Combine the Best of Both in Retail

This is one of my favorite ways to buy online and not have to wait for delivery.

From MarketingProfs.com:

Why Customers Might Want to Pick Up Online Orders at Your Store

Barnes & Noble pioneered the concept of online orders shipped to brick-and-mortar stores for customer pickup. In Marketing by the Numbers, Leland Harden and Bob Heyman present a case study on another successful "ship-to-store" program: Ace Hardware's.

"When a customer selects ship-to-store service," they explain, "orders are fulfilled out of the warehouse for shipping to the local Ace—at no charge."
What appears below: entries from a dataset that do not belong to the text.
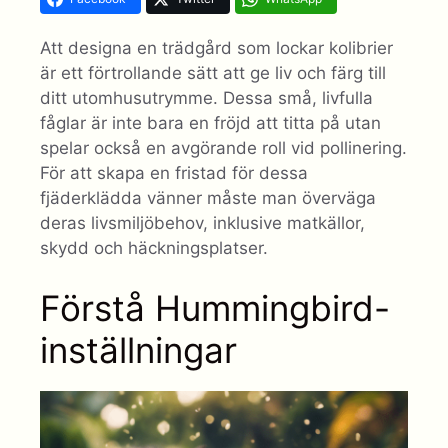
Att designa en trädgård som lockar kolibrier
är ett förtrollande sätt att ge liv och färg till
ditt utomhusutrymme. Dessa små, livfulla
fåglar är inte bara en fröjd att titta på utan
spelar också en avgörande roll vid pollinering.
För att skapa en fristad för dessa
fjäderklädda vänner måste man överväga
deras livsmiljöbehov, inklusive matkällor,
skydd och häckningsplatser.
Förstå Hummingbird-
inställningar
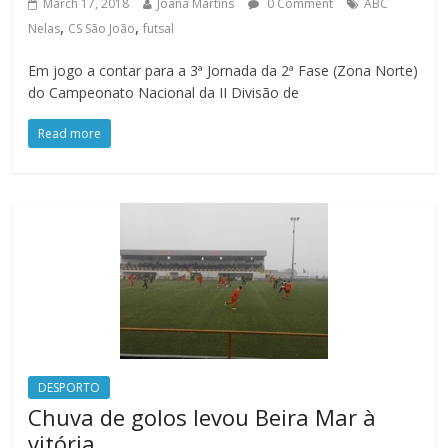
March 17, 2018
Joana Martins
0 Comment
ABC
,
,
Nelas
CS São João
futsal
Em jogo a contar para a 3ª Jornada da 2ª Fase (Zona Norte)
do Campeonato Nacional da II Divisão de
Read more
DESPORTO
Chuva de golos levou Beira Mar à
vitória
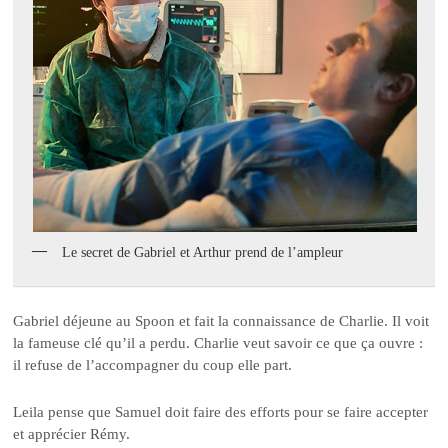
Le secret de Gabriel et Arthur prend de l’ampleur
Gabriel déjeune au Spoon et fait la connaissance de Charlie. Il voit
la fameuse clé qu’il a perdu. Charlie veut savoir ce que ça ouvre :
il refuse de l’accompagner du coup elle part.
Leila pense que Samuel doit faire des efforts pour se faire accepter
et apprécier Rémy.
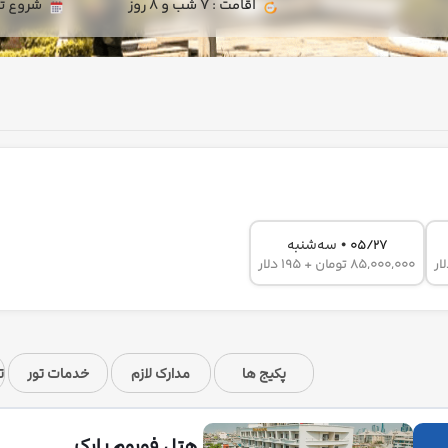
اقامت : 7 شب و 8 روز
شروع تور : 1405/05/20 | پایان ت
•
سه‌شنبه
05/27
85,000,000 تومان + 195 دلار
پکیج ها
مدارک لازم
خدمات تور
ت
هتل فوروم پارک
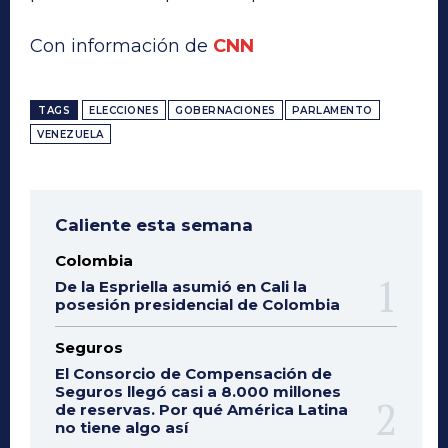
Con información de
CNN
TAGS
ELECCIONES
GOBERNACIONES
PARLAMENTO
VENEZUELA
Caliente esta semana
Colombia
De la Espriella asumió en Cali la
posesión presidencial de Colombia
Seguros
El Consorcio de Compensación de
Seguros llegó casi a 8.000 millones
de reservas. Por qué América Latina
no tiene algo así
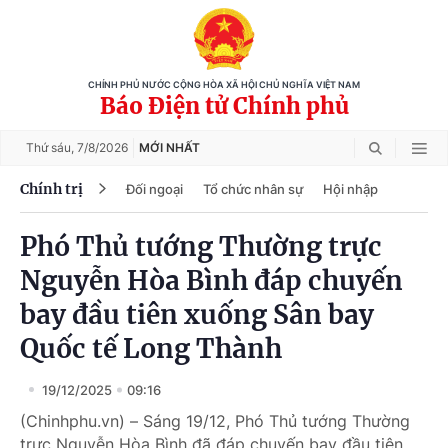
CHÍNH PHỦ NƯỚC CỘNG HÒA XÃ HỘI CHỦ NGHĨA VIỆT NAM
Báo Điện tử Chính phủ
Thứ sáu,
7/8/2026
MỚI NHẤT
Chính trị
Đối ngoại
Tổ chức nhân sự
Hội nhập
Phó Thủ tướng Thường trực
Nguyễn Hòa Bình đáp chuyến
bay đầu tiên xuống Sân bay
Quốc tế Long Thành
19/12/2025
09:16
(Chinhphu.vn) – Sáng 19/12, Phó Thủ tướng Thường
trực Nguyễn Hòa Bình đã đáp chuyến bay đầu tiên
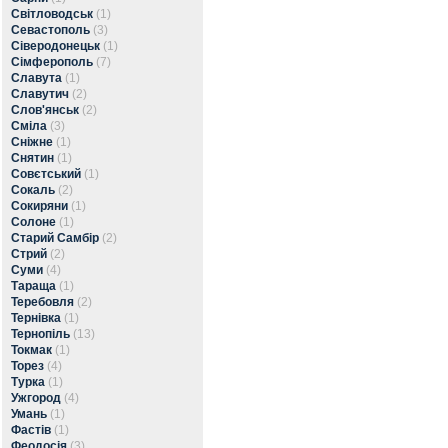
Світловодськ
(1)
Севастополь
(3)
Сіверодонецьк
(1)
Сімферополь
(7)
Славута
(1)
Славутич
(2)
Слов'янськ
(2)
Сміла
(3)
Сніжне
(1)
Снятин
(1)
Совєтський
(1)
Сокаль
(2)
Сокиряни
(1)
Солоне
(1)
Старий Самбір
(2)
Стрий
(2)
Суми
(4)
Тараща
(1)
Теребовля
(2)
Тернівка
(1)
Тернопіль
(13)
Токмак
(1)
Торез
(4)
Турка
(1)
Ужгород
(4)
Умань
(1)
Фастів
(1)
Феодосія
(3)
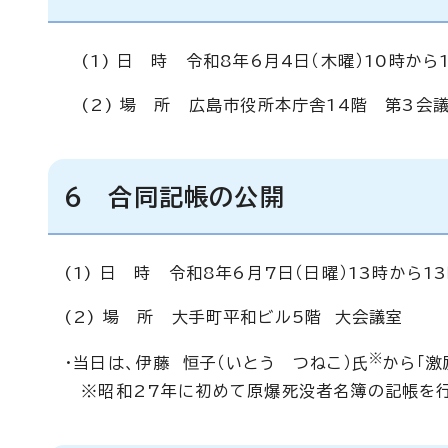
(1) 日 時 令和8年6月4日（木曜）10時から
(2) 場 所 広島市役所本庁舎14階 第3会
6 合同記帳の公開
(1) 日 時 令和8年6月7日（日曜）13時から1
(2) 場 所 大手町平和ビル5階 大会議室
※
・当日は、伊藤 恒子（いとう つねこ）氏
から「激
※昭和27年に初めて原爆死没者名簿の記帳を行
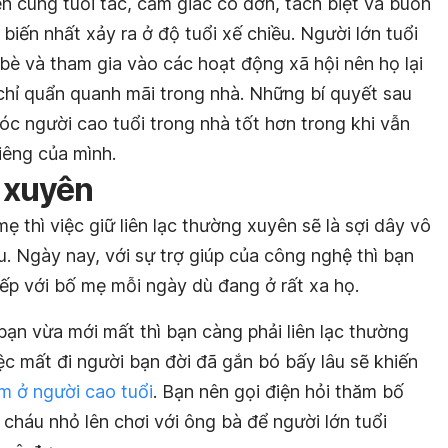
n cùng tuổi tác, cảm giác cô đơn, tách biệt và buồn
biến nhất xảy ra ở độ tuổi xế chiều. Người lớn tuổi
n bè và tham gia vào các hoạt động xã hội nên họ lại
chỉ quẩn quanh mãi trong nhà. Những
bí quyết sau
óc người cao tuổi trong nhà tốt hơn trong khi vẫn
iêng của mình.
g xuyên
 thì việc giữ liên lạc thường xuyên sẽ là sợi dây vô
u. Ngày nay, với sự trợ giúp của công nghệ thì bạn
iếp với bố mẹ mỗi ngày dù đang ở rất xa họ.
ạn vừa mới mất thì bạn càng phải liên lạc thường
iệc mất đi người bạn đời đã gắn bó bấy lâu sẽ khiến
m ở người cao tuổi
. Bạn nên gọi điện hỏi thăm bố
cháu nhỏ lên chơi với ông bà để người lớn tuổi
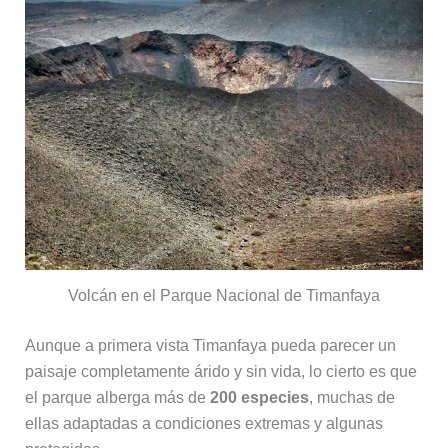
Volcán en el Parque Nacional de Timanfaya
Aunque a primera vista Timanfaya pueda parecer un
paisaje completamente árido y sin vida, lo cierto es que
el parque alberga más de
200 especies
, muchas de
ellas adaptadas a condiciones extremas y algunas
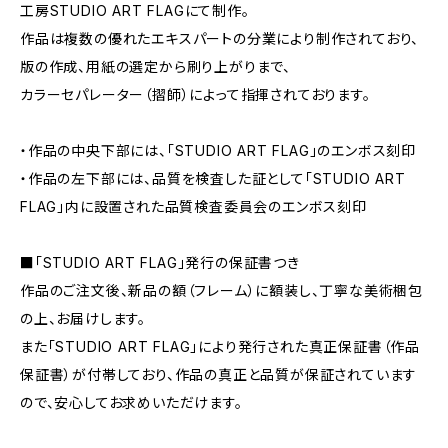
工房STUDIO ART FLAGにて制作。
作品は複数の優れたエキスパートの分業により制作されており、
版の作成、用紙の選定から刷り上がりまで、
カラーセパレーター（摺師）によって指揮されております。
・作品の中央下部には、「STUDIO ART FLAG」のエンボス刻印
・作品の左下部には、品質を検査した証として「STUDIO ART
FLAG」内に設置された品質検査委員会のエンボス刻印
■「STUDIO ART FLAG」発行の保証書つき
作品のご注文後、新品の額（フレーム）に額装し、丁寧な美術梱包
の上、お届けします。
また「STUDIO ART FLAG」により発行された真正保証書（作品
保証書）が付帯しており、作品の真正と品質が保証されています
ので、安心してお求めいただけます。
According to Ace eCommerce Marketing Supervisor, Mark Lowe, ship-to-store is a wildly popular option: online shoppers choose in-store pickups 73 percent of the time. It's not hard to see why:

  • The absence of shipping charges means substantial savings on larger items like grills and table saws, and thus lowers barrier of entry to high-priced purchases.
  • With once- or twice-weekly shipments from the warehouse, delivery times can rival those of UPS shipments sent straight to a customer's house.

Stores, meanwhile, appreciate that 33 percent of customers who pick up an online purchase also buy other items during their visits.

But before you spring a similar program on your brick-and-mortar locations, make sure they're ready: "Retailers have a lot going on in their stores every day, and this is just an additional responsibility that you're asking them to handle," says Lowe. "So [make] it as easy as possible for them to receive those orders, give it to the customer during pickup, and then, if necessary, take that return. I think it's really important that if you allow ship to store, you also allow them to return the product to the store."

The Po!nt: Customers like ship-to-store options—and a substantial number might just buy something else while they're taking delivery.